I attended several workshops, including ones about the Slow Food movement, the politics of the federal Farm Bill, and, out of sheer curiosity, a presentation by two organic ranchers who run their own small-scale slaughterhouses. It was the latter that disturbed me most, because I struggle to understand how people who claim to be sensitive to harm in the environmental sense still manage to justify the taking of animal life. The slaughter workshop had more men than women, and mostly young men in their 20s and 30s. They all spoke of slaughtering animals as “moving product,” and the word kill was never used, nor was slaughter mentioned much: the term of choice is “process.”
To me, “process” is what you do to paperwork, not a living being. The farmers spoke about treating the animals better than in industrial farming, and their small operations kill fewer animals in a week than a commercial slaughterhouse does in an hour. But that only made me wonder, if these are animals they’ve come to know as more than numbers, what goes through their minds as they stand there in the shed and deliver the fatal blows. The conditions and methods at the small vs. large slaughter operations may be noticeably different, and I see some merit in that, but in the end, the people who run them share the bottom-line view that animals are “product,” and that, to me, negates much of the moral distinction between them.
I stopped at an exhibit table run by a woman who owns a small farm where animals are raised for organic meat. Her display showed large photos of cows, pigs, chickens and turkeys outside in the grass and sunshine. If this was so much nicer, I asked (politely, I swear), then why didn’t she also have pictures of her slaughter facility? Well, she said after a brief pause, they get processed –
“Killed,” I gently corrected her –
at a regular processing facility –
“Slaughterhouse,” I said –
but supposedly up until then have a somewhat decent life. She said she used to be vegetarian, but she and her husband decided that if they could raise animals humanely, they could go back to eating them – and now they’re selling them, too.

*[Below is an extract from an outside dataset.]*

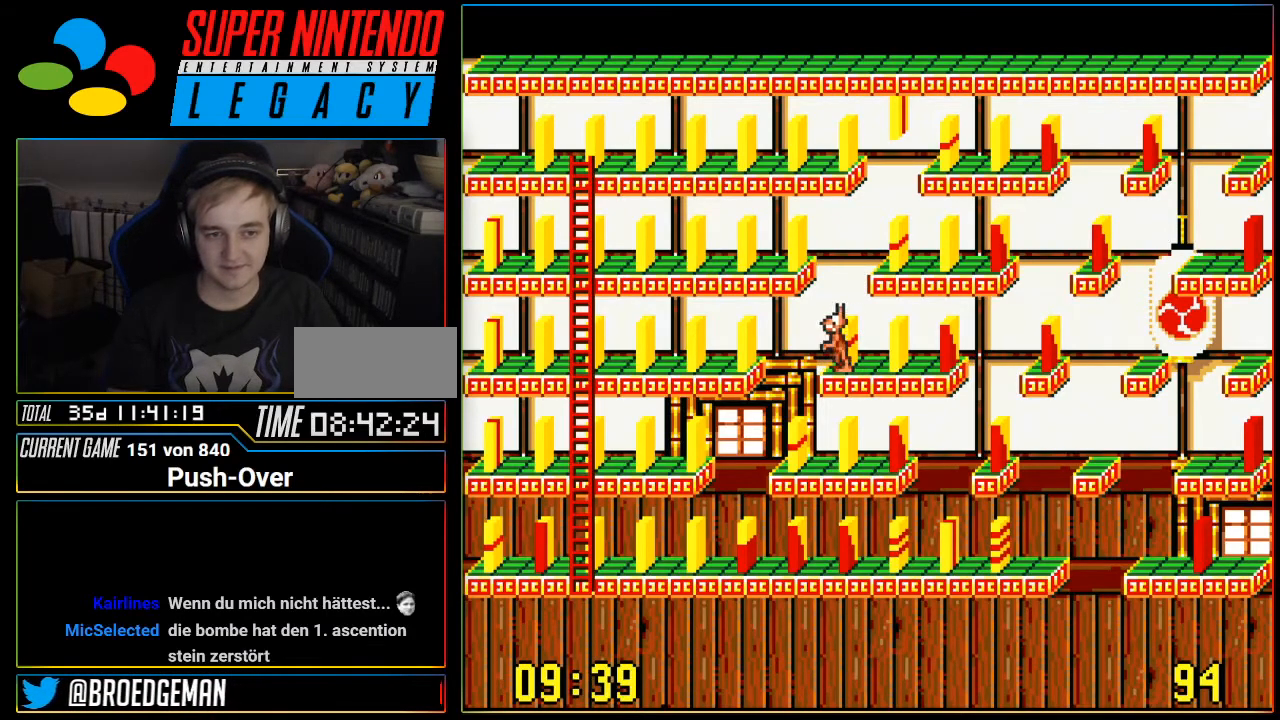
{"buttons": ["DPAD_LEFT"], "events": []}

That rationale has been popping up in the media more often due to the rise of the “humane meat” market. I’ve read several articles lately about vegetarians returning to meat-eating with a surprising amount of confidence in their ethical reasoning. This new subset of “ethical omnivores” is no doubt associated with Pollan, who finds mass production of animals distasteful but finds the animals themselves tasty enough to justify their continued killing (which he does personally as he describes learning how to slit chickens’ throats in “The Omnivore’s Dilemma”). Their argument – which I call “The Omnivore’s Rationalization” – seems to be that if your meat doesn’t come from a factory farm, then your ethical obligation to the animals stops there and you can happily eat your steak with a clear conscience. Although I understand the intent of this reformist approach, it conveniently sidesteps the fundamental issue of whether we human beings, with the many options available to us, have a right to bring billions of animals into this world with the sole intent of destroying them for a nonessential purpose.
I believe we do not. Dilemma solved.
Jill Howard Church is a writer and editor who specializes in animal issues. She serves as the part-time communications director for the Animals and Society Institute, and is the volunteer president of The Vegetarian Society of Georgia.